Birinin “ak” dediğine diğeri “kara” diyor. Bu hazin tablo karşısında kime
inanacağımızı şaşırır olduk. Öyle ki, daha dün birbirlerine övgü dolu
methiyeler dizenler, birden bire aynı kişilere ağza alınmayacak çirkinlikte
saldırır oldular. Bu davranışın millete faydalı olduğu aklı başında olanlarca
kabul edilmesi düşünülemez. Olsa olsa, millet düşmanı şer odaklarının işine
yarar ve ancak onları sevindirir.
Mehmet
Akif’i anma programlarında O’nun dilinden “Zulmü alkışlayamam, zalimi asla
sevemem/ Gelenin keyfi için geçmişe kalkıp sövemem…” dizelerini okumakla işler
hallolmuyor ne yazık ki. Şiirde isteneni anlamadan dillendirmek, havanda su
dövmeye benzer.
Bu
devlet bizim, bu vatan bizim. Başka da gidecek yerimiz yok. Hükümeti ile
muhalefeti ile tek bir amacımız olmalı; o da, “millete daha iyi nasıl hizmet
edebiliriz, millete yapılacak kötülükleri nasıl bertaraf edebiliriz” olmalı.
Yoksa “ben nasıl olsa iktidarım her sözüm doğru, her işim haktır” veya “nasıl
olsa muhalefetteyim, kaybedecek bir şeyim yok, iktidarın her işine kötü deyip
çomak sokayım” mantığı ile hareket edecek olursak; önce fitne alır başını
gider, sonra da içinde beraber yüzdüğümüz Türkiye gemisi öyle bir yara alır ki,
batar gideriz de kimsenin umurunda olmaz. Olsa olsa sevinçlerinden dört köşe
olurlar.
Konu ile ilgili “FİTNE DENİZ
GİBİ DALGALANMAYA BAŞLADI” başlıklı yazısında Demokrat Eğitimciler Sendikası Osmancık
İlçe Temsilcisi Sayın Sakin Karakaş, her düşünen vatandaş gibi düşünüyor ve
soruyor bizimde merak ettiğimiz soruyu “ne oldu da birden bire her şey
değişti?” Devamında “Dün kader birliği yapmış olan güzel insanlar şimdi “Gazete
aboneliğini iptal ettirelim” ya da “Onlardan gelen hayır
olmaz olsun” edebiyatına girdiler.

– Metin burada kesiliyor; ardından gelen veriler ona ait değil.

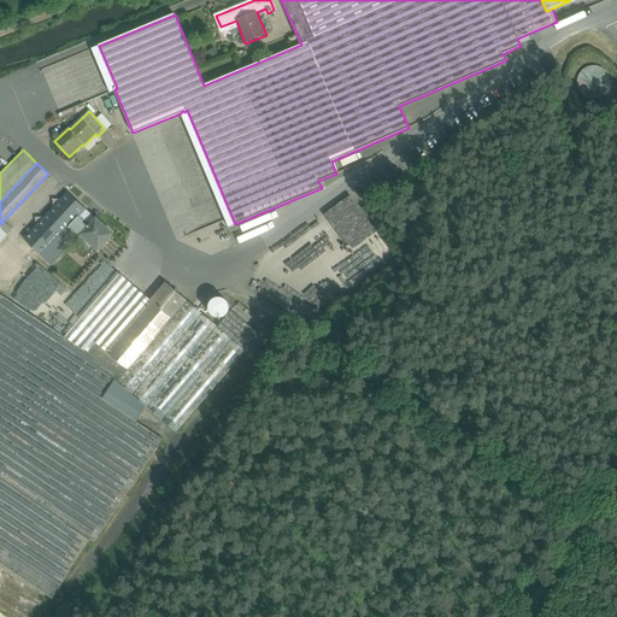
[(69,193),(24,240),(48,262),(62,247),(56,242),(69,228),(78,218),(86,210),(69,193)]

Dün el ele kol kola ve gönül gönüle
hareket edilen insanlar için bir anda “Yalakalar, çanak yalayıcılar” gibi
sözler kullanmak ne derece doğru? Ne acıdır ki, fitne, fesat ve
dedikodu müessesesi tıkır tıkır işliyor.” Diye sürdürüyor yazısını.
Aynı konu ile ilgili
olarak Sayın Dr.Burhan Özfatura’ da “BİTMEYEN GERİLİM VE MAĞDURİYET
SENARYOLARI…” başlıklı yazısında “Nedir, bu Dünya hırsı? Nedir, bu bitip
tükenmek bilmeyen arzular? Nedir bu, “benden değilsen, düşmansın”
politikaları?” diye soruyor ve hükümete bir hatırlatma yapıyor. Şöyle diyor
yazının son yerlerine:
“Bugün
için; alkış tutan, övgüler düzenleyen, kalabalıklara da pek güvenmeyiniz. Bizim
muhafazakar kesimin, ne kadar ürkek olduğunu unutmayınız. 27 Mayıs ta Rahmetli
Menderes’in / 12 Eylülde Merhum Erbakan’ın ne kadar desteksiz kaldığını
hatırlayın. Cenab-ı Hak’kın ( CC)
dışında, hiçbir gücün önemi olmadığını unutmayın. ( sıkıntıyı görünce, hepsi
buhar olmuş , kaybolmuştu.)
Hele hele; dalkavuklara, Cenab-ı Hak ( CC)
korusun şirk kokan iltifatlara yüz vermeyiniz.( Lütfen Today’s Zaman ‘da 22 Aralık’
ta çıkan, Bülent Keneş imzalı yazıyı okuyunuz.) Kâinatın Efendisi ( SAV),
“Kalbinde hardal tanesi kadar kibir olan, Cennete giremez” diye buyurduğu
halde, aşağıdaki iğrenç sözleri söyleyenleri etrafınızdan kovunuz.
“-
Gerekirse Başbakana secde bile ederim. /Başbakanımız, bizim için 2.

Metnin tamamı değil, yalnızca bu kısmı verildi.